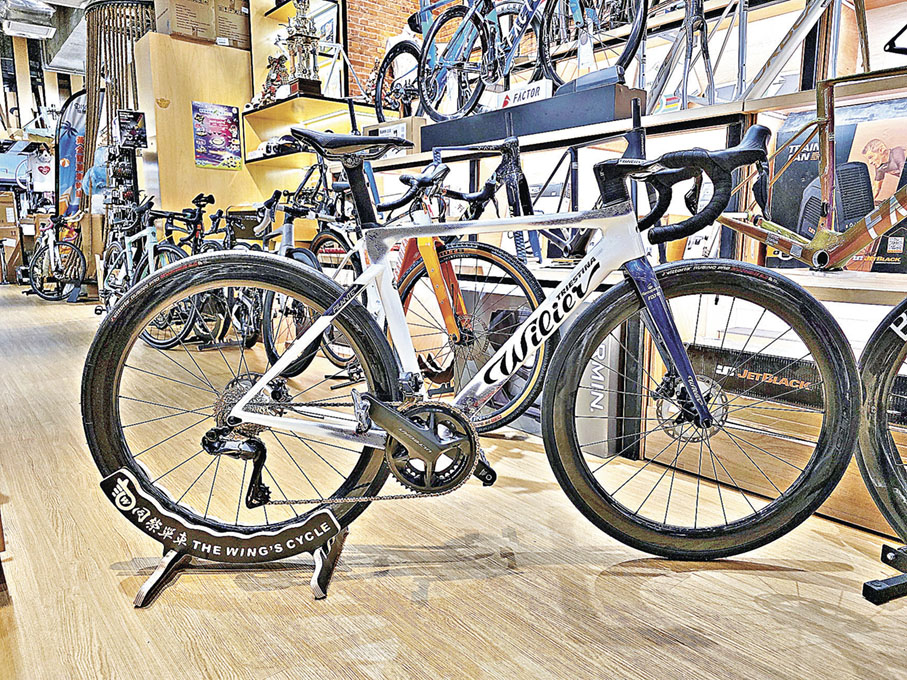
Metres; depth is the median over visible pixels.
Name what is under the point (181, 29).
cardboard box
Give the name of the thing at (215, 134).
poster
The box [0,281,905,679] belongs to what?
floor
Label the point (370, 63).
brick wall
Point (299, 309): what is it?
bicycle
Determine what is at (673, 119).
display shelf
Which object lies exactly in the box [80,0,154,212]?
wooden slat column
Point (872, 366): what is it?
bicycle wheel
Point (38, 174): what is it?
t-shirt
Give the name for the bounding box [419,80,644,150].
display platform
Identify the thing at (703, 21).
bicycle frame
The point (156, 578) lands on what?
sign stand
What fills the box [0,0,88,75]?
ceiling
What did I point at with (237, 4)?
cardboard box
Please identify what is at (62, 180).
banner flag
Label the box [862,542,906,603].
stand
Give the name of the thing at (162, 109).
wooden cabinet
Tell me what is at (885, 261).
box
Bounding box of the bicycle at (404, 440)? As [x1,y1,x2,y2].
[90,107,858,569]
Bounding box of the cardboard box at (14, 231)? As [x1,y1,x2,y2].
[0,189,22,283]
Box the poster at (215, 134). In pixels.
[192,102,242,169]
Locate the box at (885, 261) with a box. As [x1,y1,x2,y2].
[766,96,906,273]
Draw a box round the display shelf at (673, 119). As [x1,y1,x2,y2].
[370,59,906,525]
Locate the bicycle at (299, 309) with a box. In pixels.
[258,188,363,377]
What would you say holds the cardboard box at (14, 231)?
on the floor
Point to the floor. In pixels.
(451, 585)
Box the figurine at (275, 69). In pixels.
[259,52,290,102]
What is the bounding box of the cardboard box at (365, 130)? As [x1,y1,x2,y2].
[362,116,423,156]
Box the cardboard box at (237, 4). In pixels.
[214,0,251,47]
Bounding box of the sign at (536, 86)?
[494,78,551,109]
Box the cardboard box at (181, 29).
[153,0,215,42]
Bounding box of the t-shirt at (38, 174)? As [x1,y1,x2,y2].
[27,147,55,193]
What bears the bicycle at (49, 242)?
on the floor
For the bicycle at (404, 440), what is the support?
on the sign stand at (156, 578)
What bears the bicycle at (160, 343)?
on the floor
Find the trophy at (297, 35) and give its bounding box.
[282,0,324,98]
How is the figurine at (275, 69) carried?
on the display shelf
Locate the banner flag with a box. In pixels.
[55,90,86,218]
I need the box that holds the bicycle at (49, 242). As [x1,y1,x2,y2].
[25,213,88,302]
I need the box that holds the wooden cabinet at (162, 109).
[133,32,254,219]
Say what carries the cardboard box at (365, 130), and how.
on the display shelf at (673, 119)
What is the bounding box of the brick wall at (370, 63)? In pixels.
[344,0,430,102]
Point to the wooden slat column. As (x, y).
(91, 86)
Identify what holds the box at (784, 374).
in the display shelf at (673, 119)
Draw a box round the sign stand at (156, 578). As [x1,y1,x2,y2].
[103,468,349,603]
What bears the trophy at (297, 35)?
on the display shelf
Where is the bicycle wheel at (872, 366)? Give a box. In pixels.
[855,300,906,540]
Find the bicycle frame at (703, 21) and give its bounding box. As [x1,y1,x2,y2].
[647,0,721,114]
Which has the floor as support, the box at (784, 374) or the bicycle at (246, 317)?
the bicycle at (246, 317)
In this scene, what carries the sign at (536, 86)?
on the display platform at (434, 143)
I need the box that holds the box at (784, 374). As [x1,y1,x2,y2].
[690,343,905,427]

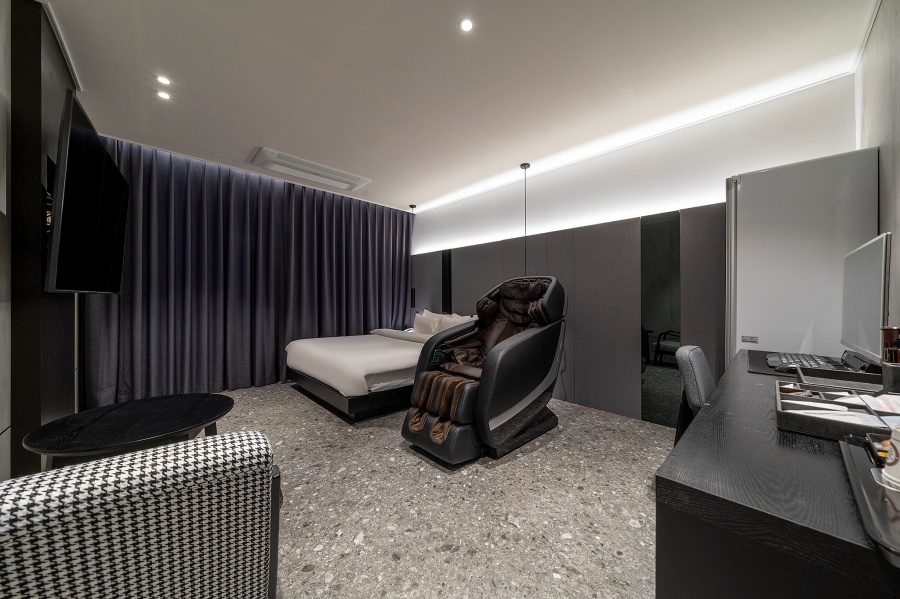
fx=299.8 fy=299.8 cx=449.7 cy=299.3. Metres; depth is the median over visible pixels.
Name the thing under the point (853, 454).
tray
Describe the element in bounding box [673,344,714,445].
chair
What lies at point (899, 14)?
right wall
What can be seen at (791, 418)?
tray
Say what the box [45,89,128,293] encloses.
television
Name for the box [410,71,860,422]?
back wall
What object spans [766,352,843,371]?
keyboard
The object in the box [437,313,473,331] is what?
pillow
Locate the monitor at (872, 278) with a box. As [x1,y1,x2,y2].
[840,233,891,368]
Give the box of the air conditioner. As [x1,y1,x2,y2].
[248,147,371,190]
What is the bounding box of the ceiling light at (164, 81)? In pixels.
[156,75,171,85]
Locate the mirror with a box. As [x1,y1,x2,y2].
[641,210,680,425]
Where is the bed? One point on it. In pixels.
(310, 351)
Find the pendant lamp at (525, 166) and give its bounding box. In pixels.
[520,163,530,273]
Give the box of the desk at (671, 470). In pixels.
[658,348,899,598]
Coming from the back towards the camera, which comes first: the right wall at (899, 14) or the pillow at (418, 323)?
the pillow at (418, 323)
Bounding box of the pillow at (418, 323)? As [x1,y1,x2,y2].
[412,310,442,335]
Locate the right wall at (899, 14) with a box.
[855,0,899,347]
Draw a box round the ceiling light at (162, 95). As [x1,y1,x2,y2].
[156,90,170,99]
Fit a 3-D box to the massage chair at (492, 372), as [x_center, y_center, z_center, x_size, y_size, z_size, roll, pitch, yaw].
[0.313,0.444,2.506,1.322,1.306,0.915,0,0,-44]
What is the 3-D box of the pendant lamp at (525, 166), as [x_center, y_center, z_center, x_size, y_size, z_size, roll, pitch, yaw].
[0.871,-0.818,3.481,0.243,1.552,0.246,0,0,-44]
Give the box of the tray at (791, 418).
[775,374,899,440]
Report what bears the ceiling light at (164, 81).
in the ceiling
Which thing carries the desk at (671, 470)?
on the floor
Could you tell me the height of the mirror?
1.871 m
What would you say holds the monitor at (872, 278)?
on the desk at (671, 470)
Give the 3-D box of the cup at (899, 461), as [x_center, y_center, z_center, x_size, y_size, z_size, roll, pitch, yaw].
[0.818,0.277,0.521,0.089,0.095,0.086,0,0,-4]
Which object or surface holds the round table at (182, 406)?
on the floor
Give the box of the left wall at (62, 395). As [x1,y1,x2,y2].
[0,0,81,479]
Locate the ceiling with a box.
[38,0,879,214]
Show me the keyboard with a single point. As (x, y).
(809, 362)
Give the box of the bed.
[284,326,441,420]
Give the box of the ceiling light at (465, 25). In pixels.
[459,18,473,31]
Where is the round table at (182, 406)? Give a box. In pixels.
[22,393,235,470]
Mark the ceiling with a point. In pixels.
(265, 131)
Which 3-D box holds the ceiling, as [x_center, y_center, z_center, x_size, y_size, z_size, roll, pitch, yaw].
[-0.514,-1.596,2.405,4.485,0.118,5.908,0,0,-44]
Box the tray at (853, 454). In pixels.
[838,433,899,565]
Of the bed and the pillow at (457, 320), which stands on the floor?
the bed
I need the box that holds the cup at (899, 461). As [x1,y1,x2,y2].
[881,425,899,488]
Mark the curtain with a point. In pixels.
(177, 192)
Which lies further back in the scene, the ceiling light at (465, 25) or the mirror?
the mirror
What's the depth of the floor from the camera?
1.62 m
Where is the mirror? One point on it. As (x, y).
(663, 266)
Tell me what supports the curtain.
hanging from the ceiling
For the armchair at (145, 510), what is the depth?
0.60 m
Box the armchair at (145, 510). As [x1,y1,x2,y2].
[0,430,281,598]
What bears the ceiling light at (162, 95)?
in the ceiling
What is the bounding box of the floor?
[204,381,675,598]
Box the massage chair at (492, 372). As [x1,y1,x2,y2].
[401,276,567,466]
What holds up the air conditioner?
attached to the ceiling
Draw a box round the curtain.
[78,136,410,406]

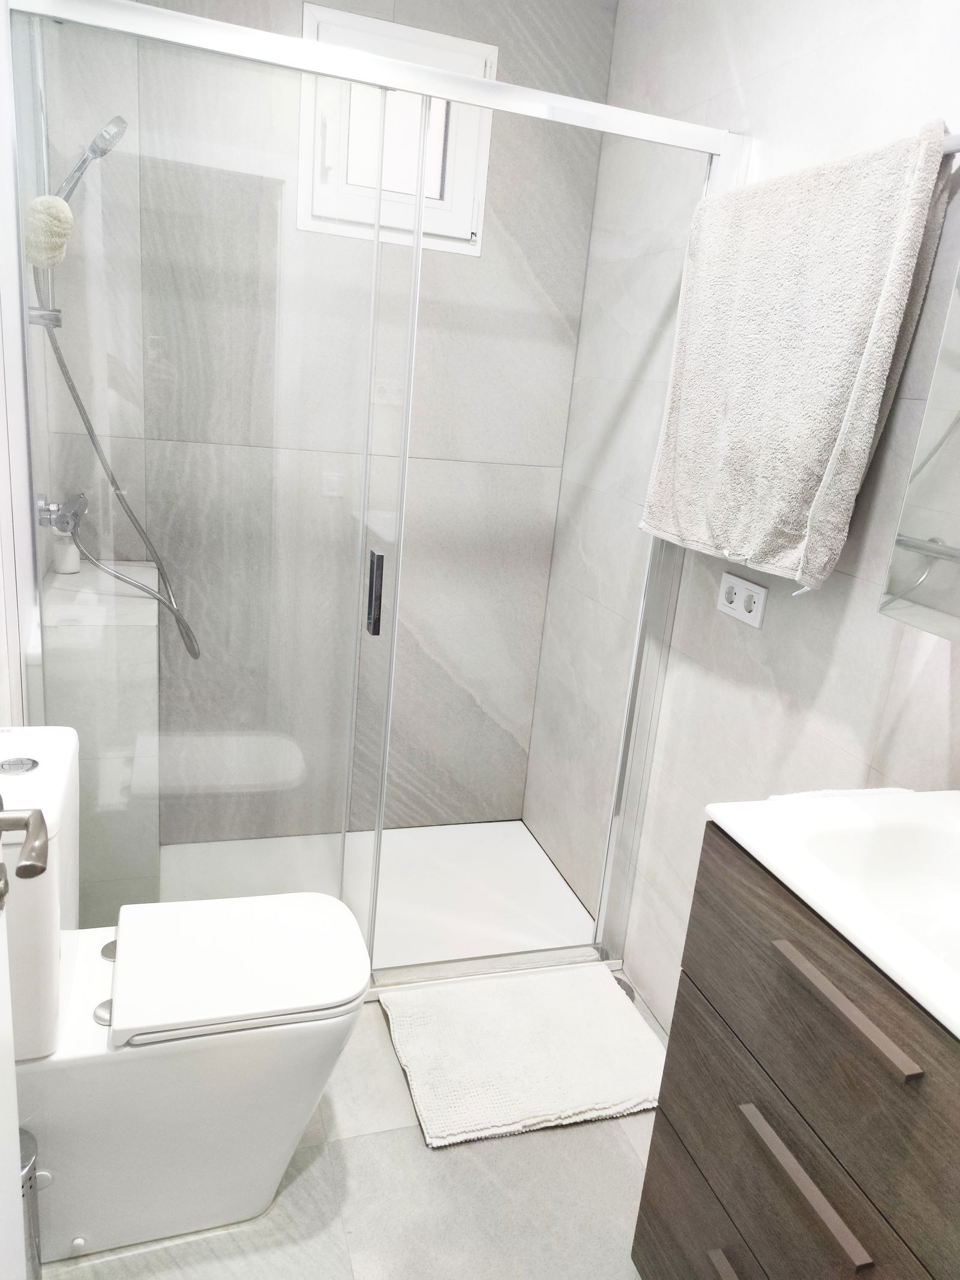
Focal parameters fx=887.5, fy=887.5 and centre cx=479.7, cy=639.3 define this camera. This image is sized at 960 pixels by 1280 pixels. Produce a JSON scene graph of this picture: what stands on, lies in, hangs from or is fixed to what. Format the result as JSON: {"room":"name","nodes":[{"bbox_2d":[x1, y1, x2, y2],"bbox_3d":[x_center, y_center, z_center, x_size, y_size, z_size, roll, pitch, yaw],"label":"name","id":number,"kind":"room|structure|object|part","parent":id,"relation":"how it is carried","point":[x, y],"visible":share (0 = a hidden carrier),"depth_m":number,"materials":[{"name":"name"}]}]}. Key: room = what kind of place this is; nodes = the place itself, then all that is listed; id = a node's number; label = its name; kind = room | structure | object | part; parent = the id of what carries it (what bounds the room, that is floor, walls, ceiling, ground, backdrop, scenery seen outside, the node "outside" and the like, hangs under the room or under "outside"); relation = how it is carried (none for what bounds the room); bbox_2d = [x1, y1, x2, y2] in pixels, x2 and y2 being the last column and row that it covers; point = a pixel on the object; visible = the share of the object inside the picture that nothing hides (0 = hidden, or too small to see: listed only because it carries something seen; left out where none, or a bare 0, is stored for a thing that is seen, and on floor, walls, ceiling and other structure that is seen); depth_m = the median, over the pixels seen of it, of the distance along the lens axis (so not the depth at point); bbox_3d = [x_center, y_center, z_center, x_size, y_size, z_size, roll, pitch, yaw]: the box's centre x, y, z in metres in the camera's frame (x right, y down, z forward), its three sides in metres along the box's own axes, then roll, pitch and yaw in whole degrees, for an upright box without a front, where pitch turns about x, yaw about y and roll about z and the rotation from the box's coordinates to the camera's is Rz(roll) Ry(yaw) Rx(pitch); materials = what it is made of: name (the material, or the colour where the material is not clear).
{"room":"bathroom","nodes":[
{"label":"bathroom","id":0,"kind":"room"},
{"bbox_2d":[0,0,53,730],"bbox_3d":[-0.667,-0.124,0.884,0.124,2.536,2.943,0,17,-19],"label":"left wall","id":1,"kind":"structure","parent":0,"point":[1,671],"depth_m":1.76,"materials":[{"name":"white paint"}]},
{"bbox_2d":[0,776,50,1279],"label":"door","id":2,"kind":"structure","parent":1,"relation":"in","point":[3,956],"depth_m":0.79,"materials":[{"name":"white paint"}]},
{"bbox_2d":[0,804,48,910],"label":"door handle","id":3,"kind":"object","parent":2,"relation":"attached to","point":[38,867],"visible":0.99,"depth_m":0.77,"materials":[{"name":"silver metal"}]},
{"bbox_2d":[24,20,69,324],"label":"shower rail","id":4,"kind":"object","parent":1,"relation":"attached to","point":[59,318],"visible":0.48,"depth_m":1.85,"materials":[{"name":"silver metal"}]},
{"bbox_2d":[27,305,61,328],"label":"shower holder","id":5,"kind":"object","parent":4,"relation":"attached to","point":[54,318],"visible":0.54,"depth_m":1.85,"materials":[{"name":"silver metal"}]},
{"bbox_2d":[23,196,73,267],"bbox_3d":[-0.781,-0.735,1.596,0.073,0.118,0.080,0,17,-19],"label":"bath sponge","id":6,"kind":"object","parent":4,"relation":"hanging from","point":[51,221],"visible":0.82,"depth_m":1.58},
{"bbox_2d":[36,490,88,536],"bbox_3d":[-0.956,-0.291,2.041,0.092,0.102,0.180,0,17,-19],"label":"shower mixer","id":7,"kind":"object","parent":1,"relation":"attached to","point":[69,506],"visible":0.8,"depth_m":2.01,"materials":[{"name":"silver metal"}]},
{"bbox_2d":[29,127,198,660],"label":"hand shower","id":8,"kind":"object","parent":7,"relation":"attached to","point":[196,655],"visible":0.81,"depth_m":1.94,"materials":[{"name":"silver metal"}]},
{"bbox_2d":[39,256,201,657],"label":"shower hose","id":9,"kind":"object","parent":7,"relation":"attached to","point":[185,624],"visible":0.72,"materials":[{"name":"silver metal"}]},
{"bbox_2d":[31,0,616,842],"bbox_3d":[-0.428,-0.578,2.509,1.509,2.530,0.122,0,17,-19],"label":"back wall","id":10,"kind":"structure","parent":0,"point":[507,44],"depth_m":2.43,"materials":[{"name":"grey tile"}]},
{"bbox_2d":[296,3,497,254],"bbox_3d":[-0.220,-1.299,2.309,0.506,0.509,0.117,0,17,-19],"label":"window","id":11,"kind":"structure","parent":10,"relation":"in","point":[378,25],"depth_m":2.30,"materials":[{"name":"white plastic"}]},
{"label":"pane","id":12,"kind":"part","parent":11,"relation":"part of","materials":[{"name":"glass"}]},
{"bbox_2d":[39,979,665,1279],"bbox_3d":[-0.032,1.182,1.340,1.721,0.099,3.463,0,17,-19],"label":"floor","id":13,"kind":"structure","parent":0,"point":[565,1133],"depth_m":1.62,"materials":[{"name":"tile"}]},
{"bbox_2d":[18,1126,49,1279],"bbox_3d":[-0.724,0.898,1.333,0.137,0.314,0.135,0,17,-19],"label":"trash can","id":14,"kind":"object","parent":13,"relation":"on","point":[27,1163],"visible":0.57,"depth_m":1.32,"materials":[{"name":"silver metal"}]},
{"bbox_2d":[40,552,165,917],"bbox_3d":[-0.963,0.295,2.287,0.240,0.885,0.511,0,17,-19],"label":"tiled ledge","id":15,"kind":"object","parent":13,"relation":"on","point":[151,660],"visible":0.57,"depth_m":2.05,"materials":[{"name":"white tile"}]},
{"bbox_2d":[51,524,81,574],"bbox_3d":[-1.014,-0.234,2.177,0.061,0.133,0.061,0,17,-19],"label":"soap bottle","id":16,"kind":"object","parent":15,"relation":"on","point":[75,557],"visible":0.68,"depth_m":2.16,"materials":[{"name":"white plastic"}]},
{"bbox_2d":[0,724,372,1266],"bbox_3d":[-0.529,0.600,1.507,0.674,0.823,0.382,0,17,-19],"label":"toilet","id":17,"kind":"object","parent":13,"relation":"on","point":[114,1227],"visible":0.97,"depth_m":1.43,"materials":[{"name":"white ceramic"}]},
{"bbox_3d":[-0.700,0.187,1.338,0.059,0.012,0.057,0,17,-19],"label":"flush button","id":18,"kind":"part","parent":17,"relation":"part of","materials":[{"name":"silver metal"}]},
{"bbox_3d":[-0.414,0.541,1.566,0.413,0.040,0.362,0,17,-19],"label":"toilet lid","id":19,"kind":"part","parent":17,"relation":"part of","materials":[{"name":"white plastic"}]},
{"bbox_2d":[158,820,606,981],"bbox_3d":[-0.356,0.745,2.482,1.294,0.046,0.772,0,17,-19],"label":"shower tray","id":20,"kind":"object","parent":13,"relation":"on","point":[518,824],"visible":0.52,"depth_m":2.55,"materials":[{"name":"white plastic"}]},
{"bbox_2d":[1,0,741,988],"bbox_3d":[-0.174,-0.123,1.849,1.402,1.921,0.091,0,17,-19],"label":"shower enclosure","id":21,"kind":"object","parent":20,"relation":"on","point":[600,111],"visible":0.89,"depth_m":1.74,"materials":[{"name":"clear glass"}]},
{"bbox_3d":[-0.220,-0.094,1.859,0.022,0.158,0.039,0,17,-19],"label":"door handle","id":22,"kind":"part","parent":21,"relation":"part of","materials":[{"name":"metal"}]},
{"bbox_2d":[379,966,669,1148],"bbox_3d":[0.111,0.921,2.032,0.613,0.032,0.466,0,17,-19],"label":"bath mat","id":23,"kind":"object","parent":13,"relation":"on","point":[576,1096],"visible":0.99,"depth_m":1.98,"materials":[{"name":"white carpet"}]},
{"bbox_2d":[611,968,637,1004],"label":"floor drain","id":24,"kind":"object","parent":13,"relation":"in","point":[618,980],"visible":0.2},
{"bbox_2d":[522,0,959,1033],"bbox_3d":[0.738,-0.144,1.462,0.112,2.501,3.017,0,17,-19],"label":"right wall","id":25,"kind":"structure","parent":0,"point":[737,60],"depth_m":1.92,"materials":[{"name":"white tile"}]},
{"bbox_2d":[715,571,768,628],"bbox_3d":[0.537,-0.083,1.830,0.012,0.084,0.146,0,17,-19],"label":"power socket","id":26,"kind":"object","parent":25,"relation":"attached to","point":[737,614],"visible":0.99,"depth_m":1.82,"materials":[{"name":"white plastic"}]},
{"bbox_2d":[628,825,959,1279],"bbox_3d":[0.584,0.698,1.068,0.470,0.743,0.699,0,17,-19],"label":"vanity cabinet","id":27,"kind":"object","parent":25,"relation":"attached to","point":[848,1222],"visible":0.85,"depth_m":1.08,"materials":[{"name":"brown wood"}]},
{"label":"drawer","id":28,"kind":"part","parent":27,"relation":"part of","materials":[{"name":"brown wood"}]},
{"bbox_3d":[0.361,0.861,1.155,0.045,0.018,0.167,0,17,-19],"label":"handle","id":29,"kind":"part","parent":27,"relation":"part of","materials":[{"name":"metal"}]},
{"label":"drawer","id":30,"kind":"part","parent":27,"relation":"part of","materials":[{"name":"brown wood"}]},
{"bbox_3d":[0.382,0.637,1.064,0.038,0.021,0.219,0,17,-19],"label":"handle","id":31,"kind":"part","parent":27,"relation":"part of","materials":[{"name":"metal"}]},
{"bbox_2d":[706,787,959,1041],"bbox_3d":[0.603,0.355,1.012,0.434,0.134,0.594,0,17,-19],"label":"sink","id":32,"kind":"object","parent":27,"relation":"on","point":[945,794],"visible":0.88,"depth_m":1.14,"materials":[{"name":"white ceramic"}]},
{"bbox_2d":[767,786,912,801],"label":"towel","id":33,"kind":"object","parent":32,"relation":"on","point":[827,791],"visible":0.24,"depth_m":1.33,"materials":[{"name":"white fabric"}]},
{"bbox_3d":[0.401,0.397,1.001,0.035,0.018,0.236,0,17,-19],"label":"handle","id":34,"kind":"part","parent":27,"relation":"part of","materials":[{"name":"brown metal"}]},
{"bbox_2d":[879,259,959,643],"bbox_3d":[0.790,-0.282,0.888,0.146,0.735,0.725,0,17,-19],"label":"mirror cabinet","id":35,"kind":"object","parent":25,"relation":"attached to","point":[956,531],"visible":1,"depth_m":1.20,"materials":[{"name":"mirror"}]},
{"bbox_2d":[940,132,959,156],"bbox_3d":[0.639,-0.719,1.349,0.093,0.047,0.716,0,17,-19],"label":"towel rail","id":36,"kind":"object","parent":25,"relation":"attached to","point":[953,146],"visible":0.29,"depth_m":1.21,"materials":[{"name":"silver metal"}]},
{"bbox_2d":[634,120,958,595],"bbox_3d":[0.527,-0.477,1.639,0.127,0.737,0.627,0,17,-19],"label":"towel","id":37,"kind":"object","parent":36,"relation":"hanging from","point":[871,305],"visible":0.98,"depth_m":1.50,"materials":[{"name":"fabric"}]}
]}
* * * *
Your task:
The answer must be the lines above from the one containing "Identify what holds the box at (784, 374)." through the one containing "fx=299.8 fy=299.8 cx=449.7", reproduced exactly, with no pictures and nothing else.

Result for this exercise:
Identify what holds the box at (784, 374).
in the display shelf at (673, 119)
Draw a box round the sign stand at (156, 578). As [x1,y1,x2,y2].
[103,468,349,603]
What bears the trophy at (297, 35)?
on the display shelf
Where is the bicycle wheel at (872, 366)? Give a box. In pixels.
[855,300,906,540]
Find the bicycle frame at (703, 21) and give its bounding box. As [x1,y1,x2,y2].
[647,0,721,114]
Which has the floor as support, the box at (784, 374) or the bicycle at (246, 317)?
the bicycle at (246, 317)
In this scene, what carries the sign at (536, 86)?
on the display platform at (434, 143)
I need the box that holds the box at (784, 374). As [x1,y1,x2,y2].
[690,343,905,427]

fx=299.8 fy=299.8 cx=449.7 cy=299.3. Metres; depth is the median over visible pixels.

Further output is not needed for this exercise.